EDIT: I am writing about language implementations here (as in Java vs. Smalltalk - not inter-process mechanisms.
IIRC, they've been formally proven to be equivalent. It doesn't take a whole lot of thinking to at least indicate that they should be. About all it takes is ignoring, for a moment, the direct equivalence of the called address with an actual spot in memory, and consider it simply as a number. From this viewpoint, the number is simply an abstract identifier that uniquely identifies a particular type of functionality you wish to invoke.
Even when you are invoking functions in the same machine, there's no real requirement that the called address directly specify the physical (or even virtual) address of the called function. For example, although almost nobody ever really uses them, Intel protected mode task gates allow a call to be made directly to the task gate itself. In this case, only the segment part of the address is treated as an actual address -- i.e., any call to a task gate segment ends up invoking the same address, regardless of the specified offset. If so desired, the processing code can examine the specified offset, and use it to decide upon an individual method to be invoked -- but the relationship between the specified offset and the address of the invoked function can be entirely arbitrary.

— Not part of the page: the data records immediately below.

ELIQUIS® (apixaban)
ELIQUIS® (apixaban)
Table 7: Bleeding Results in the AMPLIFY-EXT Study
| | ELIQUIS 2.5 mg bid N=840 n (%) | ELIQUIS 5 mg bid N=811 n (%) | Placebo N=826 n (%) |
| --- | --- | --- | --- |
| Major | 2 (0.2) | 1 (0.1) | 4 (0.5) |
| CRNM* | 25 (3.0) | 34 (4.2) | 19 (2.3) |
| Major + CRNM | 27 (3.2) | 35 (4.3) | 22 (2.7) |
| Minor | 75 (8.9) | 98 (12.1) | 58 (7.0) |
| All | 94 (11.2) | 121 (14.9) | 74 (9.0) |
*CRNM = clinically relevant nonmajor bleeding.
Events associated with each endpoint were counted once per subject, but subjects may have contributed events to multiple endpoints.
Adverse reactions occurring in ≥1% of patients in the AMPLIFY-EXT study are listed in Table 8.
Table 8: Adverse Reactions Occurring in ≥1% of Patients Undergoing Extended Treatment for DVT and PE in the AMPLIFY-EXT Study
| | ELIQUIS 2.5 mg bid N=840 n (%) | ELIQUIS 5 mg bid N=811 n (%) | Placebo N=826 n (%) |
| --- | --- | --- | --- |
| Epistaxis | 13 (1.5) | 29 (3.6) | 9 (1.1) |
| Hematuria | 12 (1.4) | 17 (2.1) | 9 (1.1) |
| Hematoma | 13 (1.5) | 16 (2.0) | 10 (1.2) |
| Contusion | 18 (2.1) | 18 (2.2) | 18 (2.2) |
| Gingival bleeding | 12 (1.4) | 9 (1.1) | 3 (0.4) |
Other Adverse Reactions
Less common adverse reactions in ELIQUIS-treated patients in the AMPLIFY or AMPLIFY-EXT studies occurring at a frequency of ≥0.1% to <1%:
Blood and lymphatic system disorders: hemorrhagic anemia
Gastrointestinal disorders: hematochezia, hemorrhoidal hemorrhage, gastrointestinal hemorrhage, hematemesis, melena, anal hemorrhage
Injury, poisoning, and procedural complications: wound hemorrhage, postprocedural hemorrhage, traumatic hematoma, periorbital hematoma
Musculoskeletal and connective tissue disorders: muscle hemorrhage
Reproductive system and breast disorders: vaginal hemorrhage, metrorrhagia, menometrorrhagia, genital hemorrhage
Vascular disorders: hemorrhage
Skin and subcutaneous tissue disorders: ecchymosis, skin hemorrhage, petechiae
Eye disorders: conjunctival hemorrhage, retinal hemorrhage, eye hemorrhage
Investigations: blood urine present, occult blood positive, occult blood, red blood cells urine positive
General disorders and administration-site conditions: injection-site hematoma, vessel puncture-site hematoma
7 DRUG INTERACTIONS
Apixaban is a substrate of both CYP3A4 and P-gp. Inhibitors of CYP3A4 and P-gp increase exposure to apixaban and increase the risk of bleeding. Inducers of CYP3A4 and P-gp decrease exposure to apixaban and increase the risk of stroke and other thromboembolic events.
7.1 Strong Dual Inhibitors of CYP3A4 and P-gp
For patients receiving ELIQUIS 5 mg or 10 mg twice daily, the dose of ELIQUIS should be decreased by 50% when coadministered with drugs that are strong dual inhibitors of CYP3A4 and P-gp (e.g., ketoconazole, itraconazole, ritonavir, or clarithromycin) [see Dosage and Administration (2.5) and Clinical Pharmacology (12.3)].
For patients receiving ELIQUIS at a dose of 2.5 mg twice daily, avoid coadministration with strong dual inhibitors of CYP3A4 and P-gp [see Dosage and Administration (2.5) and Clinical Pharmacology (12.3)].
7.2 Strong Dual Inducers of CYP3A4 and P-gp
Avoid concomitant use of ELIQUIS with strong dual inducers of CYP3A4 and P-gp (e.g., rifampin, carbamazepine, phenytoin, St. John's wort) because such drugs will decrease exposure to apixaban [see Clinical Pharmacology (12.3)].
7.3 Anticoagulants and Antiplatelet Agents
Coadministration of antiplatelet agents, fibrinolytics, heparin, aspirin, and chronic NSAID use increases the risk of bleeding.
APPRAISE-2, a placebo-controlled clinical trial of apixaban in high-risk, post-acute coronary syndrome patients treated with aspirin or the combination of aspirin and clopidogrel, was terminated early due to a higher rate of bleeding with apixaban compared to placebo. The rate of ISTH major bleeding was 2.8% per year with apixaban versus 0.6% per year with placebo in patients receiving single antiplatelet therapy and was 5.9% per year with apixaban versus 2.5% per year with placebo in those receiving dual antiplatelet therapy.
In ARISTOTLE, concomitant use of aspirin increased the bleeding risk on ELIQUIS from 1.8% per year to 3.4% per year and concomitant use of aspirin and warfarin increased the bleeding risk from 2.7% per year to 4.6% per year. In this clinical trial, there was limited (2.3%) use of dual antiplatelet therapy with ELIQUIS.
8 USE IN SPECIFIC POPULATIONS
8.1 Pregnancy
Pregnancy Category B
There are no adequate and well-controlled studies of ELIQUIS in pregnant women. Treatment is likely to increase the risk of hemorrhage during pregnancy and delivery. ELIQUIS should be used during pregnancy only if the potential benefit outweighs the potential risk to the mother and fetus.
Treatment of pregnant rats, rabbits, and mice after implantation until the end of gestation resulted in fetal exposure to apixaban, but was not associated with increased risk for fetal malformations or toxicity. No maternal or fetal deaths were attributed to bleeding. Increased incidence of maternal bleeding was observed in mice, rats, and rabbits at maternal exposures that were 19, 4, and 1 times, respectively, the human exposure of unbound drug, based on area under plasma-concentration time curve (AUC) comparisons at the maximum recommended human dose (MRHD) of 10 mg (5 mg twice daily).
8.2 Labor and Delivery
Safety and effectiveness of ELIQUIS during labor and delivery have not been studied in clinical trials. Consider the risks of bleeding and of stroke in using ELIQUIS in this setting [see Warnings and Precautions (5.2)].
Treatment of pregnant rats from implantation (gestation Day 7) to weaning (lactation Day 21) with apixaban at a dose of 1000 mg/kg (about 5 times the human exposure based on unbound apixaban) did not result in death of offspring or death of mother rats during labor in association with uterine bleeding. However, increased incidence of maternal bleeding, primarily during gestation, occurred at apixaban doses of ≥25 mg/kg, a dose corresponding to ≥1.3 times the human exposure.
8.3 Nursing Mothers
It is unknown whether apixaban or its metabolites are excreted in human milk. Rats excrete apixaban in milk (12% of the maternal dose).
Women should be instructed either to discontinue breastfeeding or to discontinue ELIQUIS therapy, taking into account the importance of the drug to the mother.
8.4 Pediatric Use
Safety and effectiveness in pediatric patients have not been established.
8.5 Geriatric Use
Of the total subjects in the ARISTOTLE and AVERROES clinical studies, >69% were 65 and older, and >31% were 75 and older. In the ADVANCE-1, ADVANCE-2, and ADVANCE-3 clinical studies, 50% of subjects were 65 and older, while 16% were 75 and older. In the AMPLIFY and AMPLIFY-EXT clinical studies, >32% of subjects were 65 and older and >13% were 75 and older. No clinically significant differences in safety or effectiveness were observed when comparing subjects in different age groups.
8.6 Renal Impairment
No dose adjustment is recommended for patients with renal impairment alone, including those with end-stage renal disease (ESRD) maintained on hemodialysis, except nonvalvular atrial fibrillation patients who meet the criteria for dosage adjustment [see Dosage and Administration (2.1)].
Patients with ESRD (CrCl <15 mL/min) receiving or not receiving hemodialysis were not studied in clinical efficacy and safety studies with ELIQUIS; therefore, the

A member function call is simply a type of message passing that provides (or at least facilitates) an optimization under the common circumstance that the client and server of the service in question share a common address space. The 1:1 correspondence between the abstract service identifier and the address at which the provider of that service reside allows a trivial, exceptionally fast, mapping from one to the other.

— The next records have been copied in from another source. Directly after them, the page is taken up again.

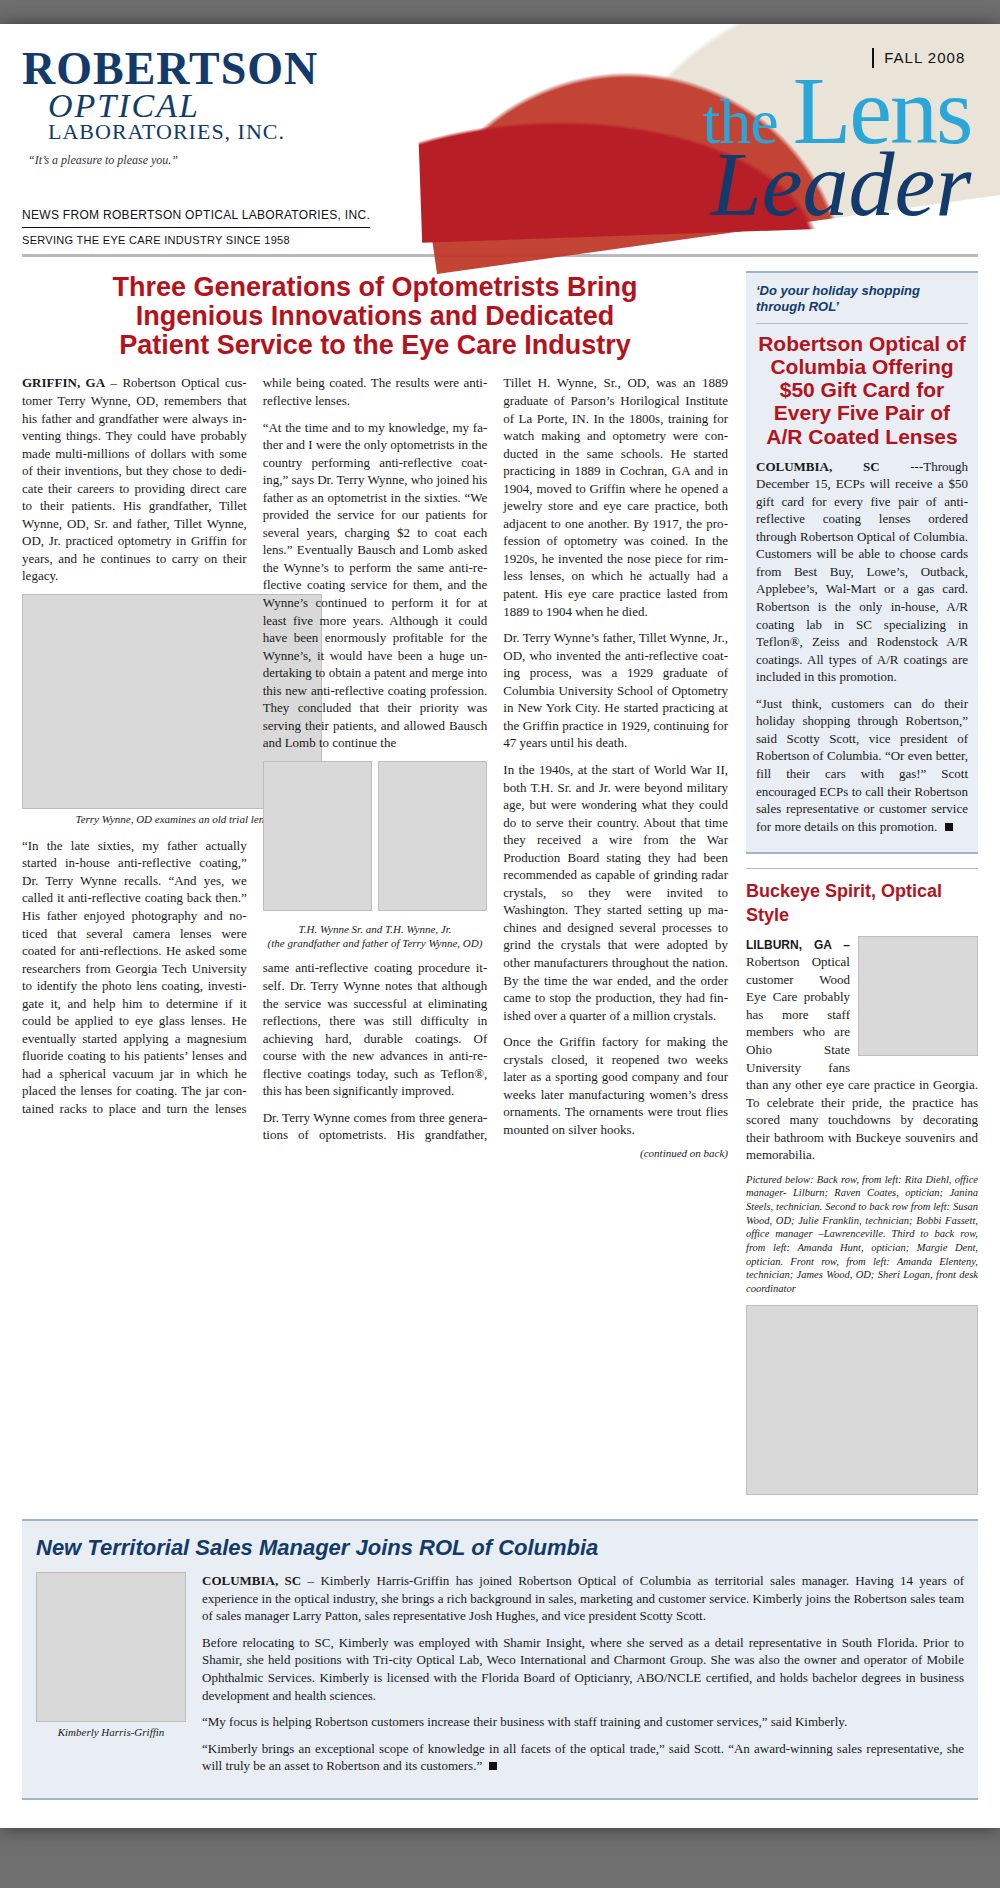ROBERTSON OPTICAL LABORATORIES, INC.
“It’s a pleasure to please you.”
FALL 2008
the Lens Leader
NEWS FROM ROBERTSON OPTICAL LABORATORIES, INC.
SERVING THE EYE CARE INDUSTRY SINCE 1958
Three Generations of Optometrists Bring
Ingenious Innovations and Dedicated
Patient Service to the Eye Care Industry
GRIFFIN, GA – Robertson Optical customer Terry Wynne, OD, remembers that his father and grandfather were always inventing things. They could have probably made multi-millions of dollars with some of their inventions, but they chose to dedicate their careers to providing direct care to their patients. His grandfather, Tillet Wynne, OD, Sr. and father, Tillet Wynne, OD, Jr. practiced optometry in Griffin for years, and he continues to carry on their legacy.
Terry Wynne, OD examines an old trial lens
“In the late sixties, my father actually started in-house anti-reflective coating,” Dr. Terry Wynne recalls. “And yes, we called it anti-reflective coating back then.” His father enjoyed photography and noticed that several camera lenses were coated for anti-reflections. He asked some researchers from Georgia Tech University to identify the photo lens coating, investigate it, and help him to determine if it could be applied to eye glass lenses. He eventually started applying a magnesium fluoride coating to his patients’ lenses and had a spherical vacuum jar in which he placed the lenses for coating. The jar contained racks to place and turn the lenses while being coated. The results were anti-reflective lenses.
“At the time and to my knowledge, my father and I were the only optometrists in the country performing anti-reflective coating,” says Dr. Terry Wynne, who joined his father as an optometrist in the sixties. “We provided the service for our patients for several years, charging $2 to coat each lens.” Eventually Bausch and Lomb asked the Wynne’s to perform the same anti-reflective coating service for them, and the Wynne’s continued to perform it for at least five more years. Although it could have been enormously profitable for the Wynne’s, it would have been a huge undertaking to obtain a patent and merge into this new anti-reflective coating profession. They concluded that their priority was serving their patients, and allowed Bausch and Lomb to continue the
T.H. Wynne Sr. and T.H. Wynne, Jr.
(the grandfather and father of Terry Wynne, OD)
same anti-reflective coating procedure itself. Dr. Terry Wynne notes that although the service was successful at eliminating reflections, there was still difficulty in achieving hard, durable coatings. Of course with the new advances in anti-reflective coatings today, such as Teflon®, this has been significantly improved.
Dr. Terry Wynne comes from three generations of optometrists. His grandfather, Tillet H. Wynne, Sr., OD, was an 1889 graduate of Parson’s Horilogical Institute of La Porte, IN. In the 1800s, training for watch making and optometry were conducted in the same schools. He started practicing in 1889 in Cochran, GA and in 1904, moved to Griffin where he opened a jewelry store and eye care practice, both adjacent to one another. By 1917, the profession of optometry was coined. In the 1920s, he invented the nose piece for rimless lenses, on which he actually had a patent. His eye care practice lasted from 1889 to 1904 when he died.
Dr. Terry Wynne’s father, Tillet Wynne, Jr., OD, who invented the anti-reflective coating process, was a 1929 graduate of Columbia University School of Optometry in New York City. He started practicing at the Griffin practice in 1929, continuing for 47 years until his death.
In the 1940s, at the start of World War II, both T.H. Sr. and Jr. were beyond military age, but were wondering what they could do to serve their country. About that time they received a wire from the War Production Board stating they had been recommended as capable of grinding radar crystals, so they were invited to Washington. They started setting up machines and designed several processes to grind the crystals that were adopted by other manufacturers throughout the nation. By the time the war ended, and the order came to stop the production, they had finished over a quarter of a million crystals.
Once the Griffin factory for making the crystals closed, it reopened two weeks later as a sporting good company and four weeks later manufacturing women’s dress ornaments. The ornaments were trout flies mounted on silver hooks.
(continued on back)
‘Do your holiday shopping
through ROL’
Robertson Optical of Columbia Offering $50 Gift Card for Every Five Pair of A/R Coated Lenses
COLUMBIA, SC ---Through December 15, ECPs will receive a $50 gift card for every five pair of anti-reflective coating lenses ordered through Robertson Optical of Columbia. Customers will be able to choose cards from Best Buy, Lowe’s, Outback, Applebee’s, Wal-Mart or a gas card. Robertson is the only in-house, A/R coating lab in SC specializing in Teflon®, Zeiss and Rodenstock A/R coatings. All types of A/R coatings are included in this promotion.
“Just think, customers can do their holiday shopping through Robertson,” said Scotty Scott, vice president of Robertson of Columbia. “Or even better, fill their cars with gas!” Scott encouraged ECPs to call their Robertson sales representative or customer service for more details on this promotion.
Buckeye Spirit, Optical Style
LILBURN, GA – Robertson Optical customer Wood Eye Care probably has more staff members who are Ohio State University fans than any other eye care practice in Georgia. To celebrate their pride, the practice has scored many touchdowns by decorating their bathroom with Buckeye souvenirs and memorabilia.
Pictured below: Back row, from left: Rita Diehl, office manager- Lilburn; Raven Coates, optician; Janina Steels, technician. Second to back row from left: Susan Wood, OD; Julie Franklin, technician; Bobbi Fassett, office manager –Lawrenceville. Third to back row, from left: Amanda Hunt, optician; Margie Dent, optician. Front row, from left: Amanda Elenteny, technician; James Wood, OD; Sheri Logan, front desk coordinator
New Territorial Sales Manager Joins ROL of Columbia
Kimberly Harris-Griffin
COLUMBIA, SC – Kimberly Harris-Griffin has joined Robertson Optical of Columbia as territorial sales manager. Having 14 years of experience in the optical industry, she brings a rich background in sales, marketing and customer service. Kimberly joins the Robertson sales team of sales manager Larry Patton, sales representative Josh Hughes, and vice president Scotty Scott.
Before relocating to SC, Kimberly was employed with Shamir Insight, where she served as a detail representative in South Florida. Prior to Shamir, she held positions with Tri-city Optical Lab, Weco International and Charmont Group. She was also the owner and operator of Mobile Ophthalmic Services. Kimberly is licensed with the Florida Board of Opticianry, ABO/NCLE certified, and holds bachelor degrees in business development and health sciences.
“My focus is helping Robertson customers increase their business with staff training and customer services,” said Kimberly.
“Kimberly brings an exceptional scope of knowledge in all facets of the optical trade,” said Scott. “An award-winning sales representative, she will truly be an asset to Robertson and its customers.”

At the same time, make no mistake about it: the fact that something looks like a member function call doesn't prevent it from actually executing on another machine or asynchronously, or (frequently) both. The typical mechanism to accomplish this is proxy function that translates the "virtual message" of a member function call into a "real message" that can (for example) be transmitted over a network as needed (e.g., Microsoft's DCOM, and CORBA both do this quite routinely).
They really aren't the same thing in practice. Message passing is a way to transfer data and instructions between two or more parallel processes. Method invocation is a way to call a subroutine. Erlang's concurrency is built on the former concept with its Concurrent Oriented Programing.
Message passing most likely involves a form of method invocation, but method invocation doesn't necessarily involve message passing. If it did it would be message passing. Message passing is one form of performing synchronization between to parallel processes. Method invocation generally means synchronous activities. The caller waits for the method to finish before it can continue. Message passing is a form of a coroutine. Method-invocation is a form of subroutine.
All subroutines are coroutines, but all coroutines are not subroutines.
Is there a difference between message-passing and method-invocation, or can they be considered equivalent?
They're similar. Some differences:
Messages can be passed synchronously or asynchronously (e.g. the difference between SendMessage and PostMessage in Windows)
You might send a message without knowing exactly which remote object you're sending it to
The target object might be on a remote machine or O/S.